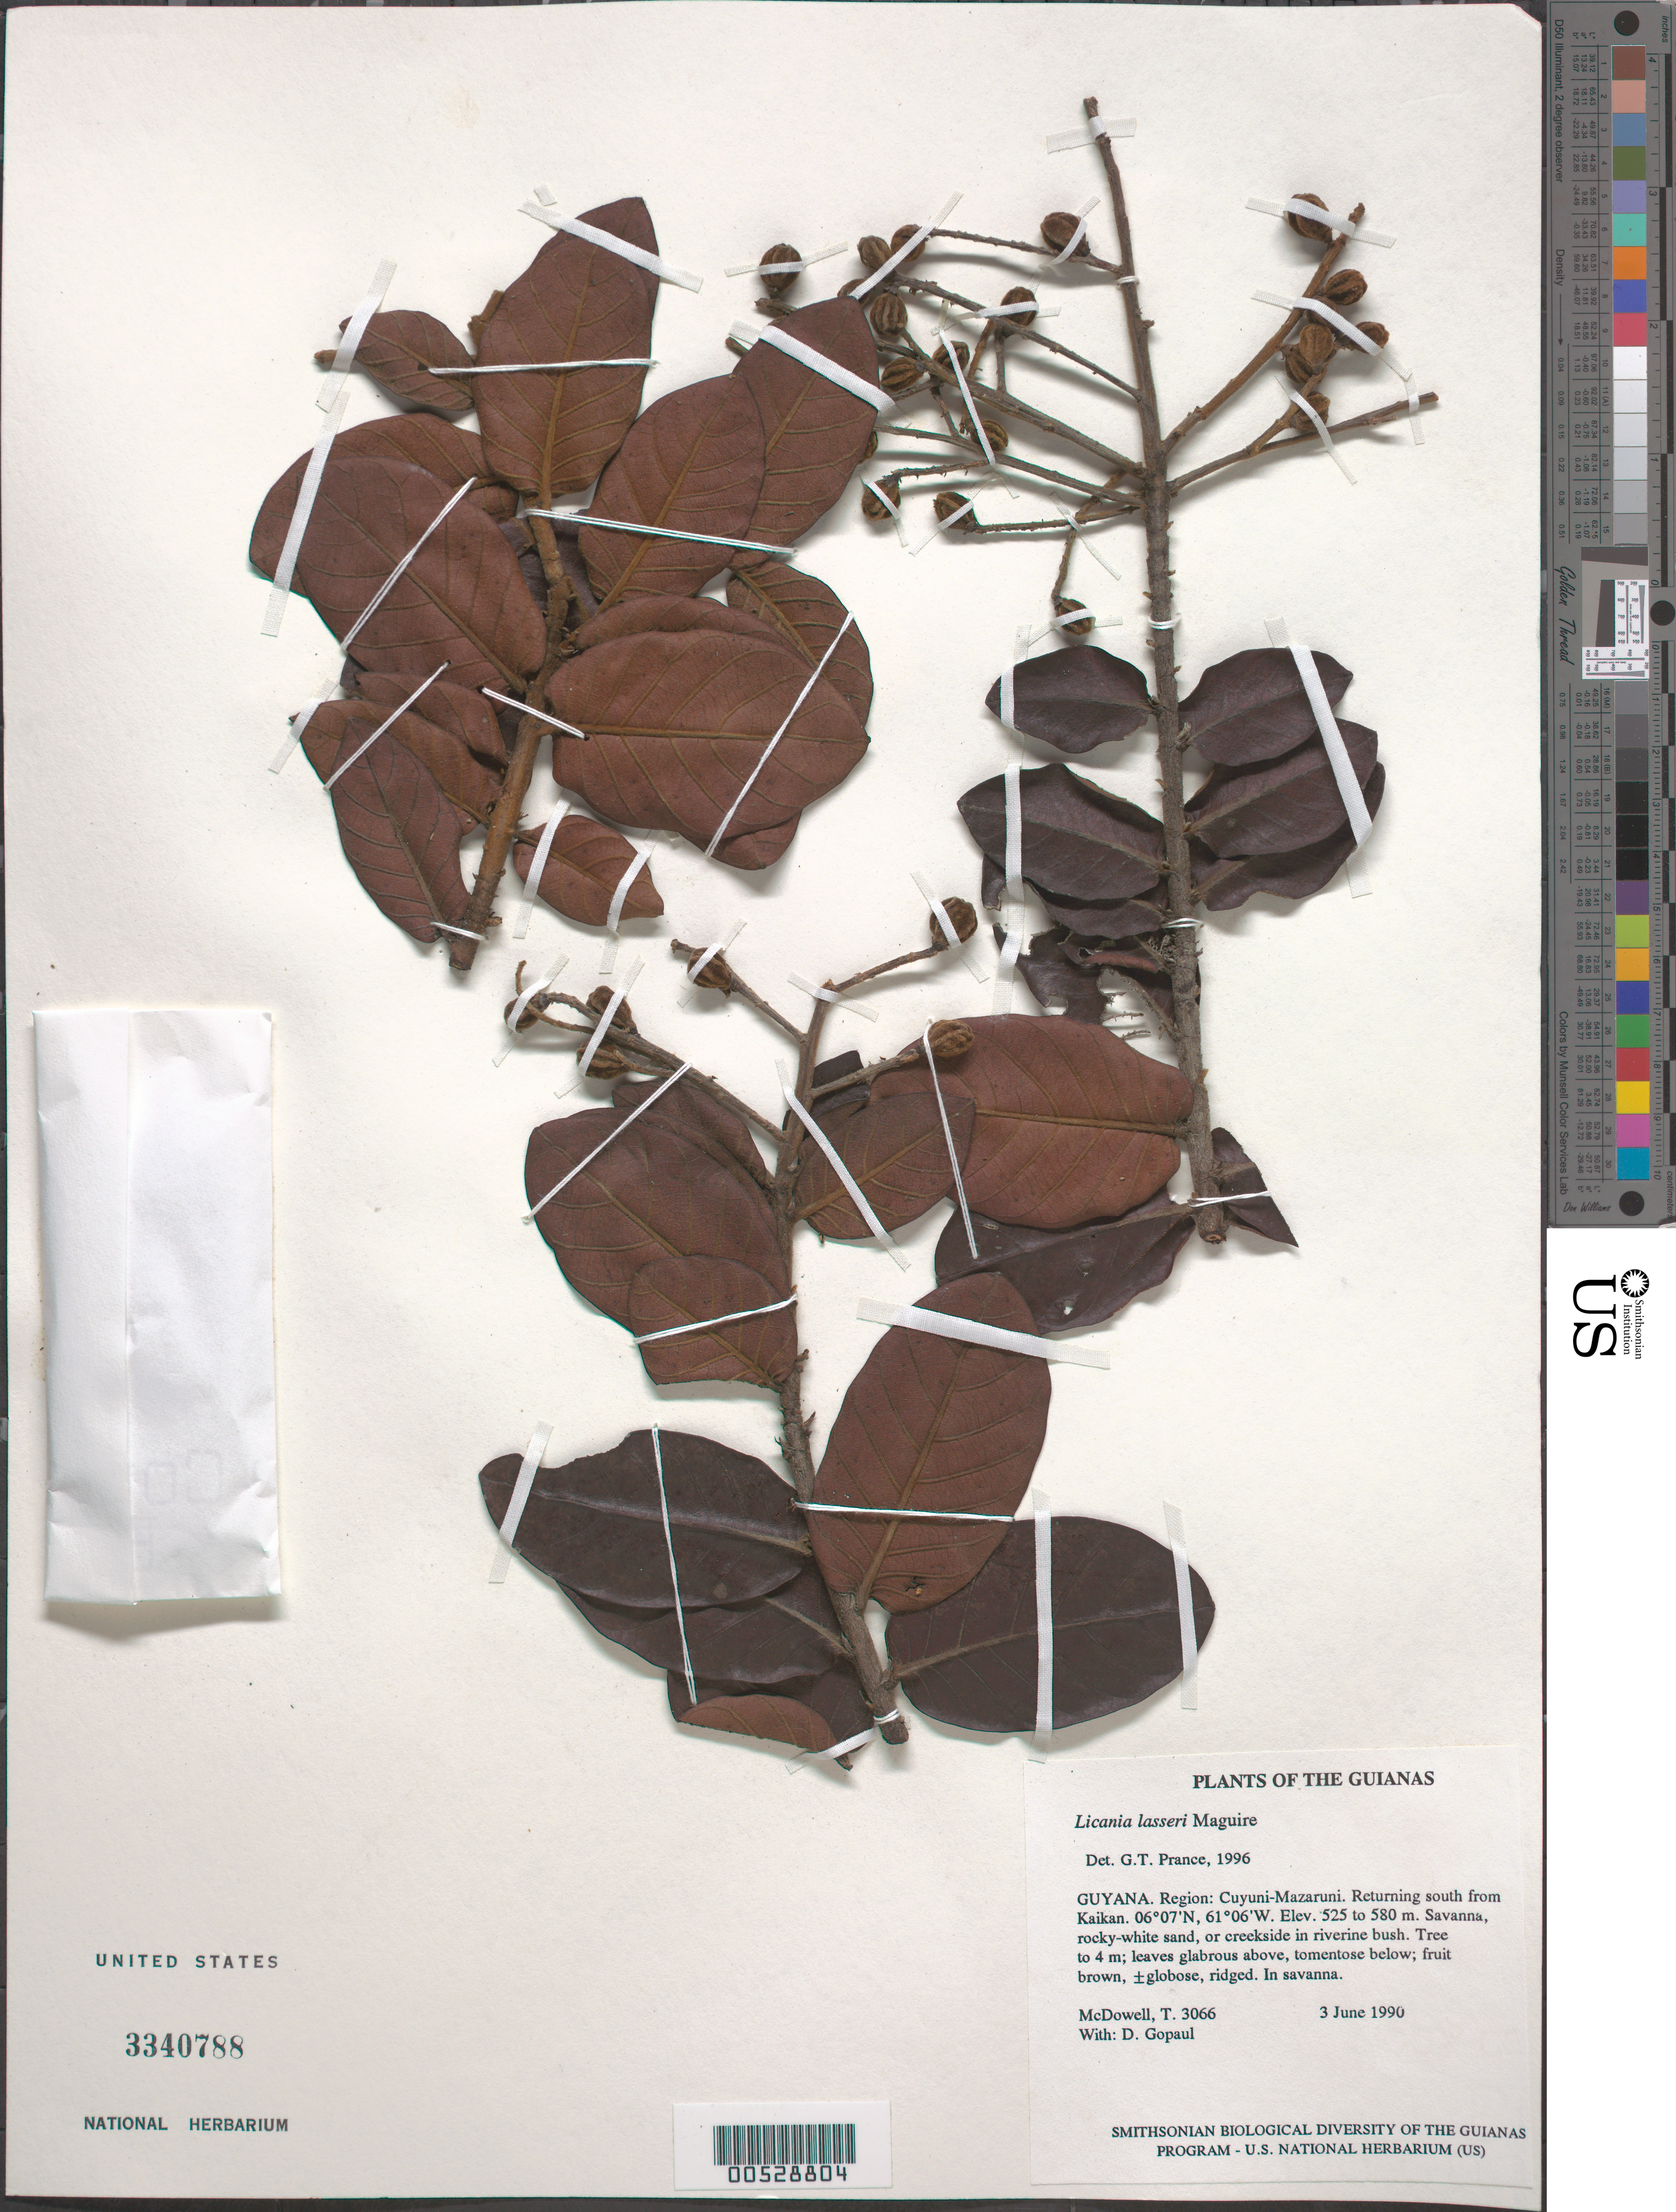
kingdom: Plantae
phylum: Tracheophyta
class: Magnoliopsida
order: Malpighiales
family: Chrysobalanaceae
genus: Hymenopus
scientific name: Hymenopus lasseri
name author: (Maguire) Sothers & Prance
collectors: T. McDowell, D. Hughs & D. Gopaul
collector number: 3066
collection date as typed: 3 June 1990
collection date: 1990-06-03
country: Guyana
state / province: Cuyuni-Mazaruni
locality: Returning south from Kaikan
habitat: Savanna, rocky-white sand, or creekside in riverine bush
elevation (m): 525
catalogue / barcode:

○ ○ ○

Arrange the records as a numbered list, from their start up to and including the line containing "country: Guyana", with blank lines omitted. Leave the pictures out of the answer.

1. kingdom: Plantae
2. phylum: Tracheophyta
3. class: Magnoliopsida
4. order: Malpighiales
5. family: Chrysobalanaceae
6. genus: Hymenopus
7. scientific name: Hymenopus lasseri
8. name author: (Maguire) Sothers & Prance
9. collectors: T. McDowell, D. Hughs & D. Gopaul
10. collector number: 3066
11. collection date as typed: 3 June 1990
12. collection date: 1990-06-03
13. country: Guyana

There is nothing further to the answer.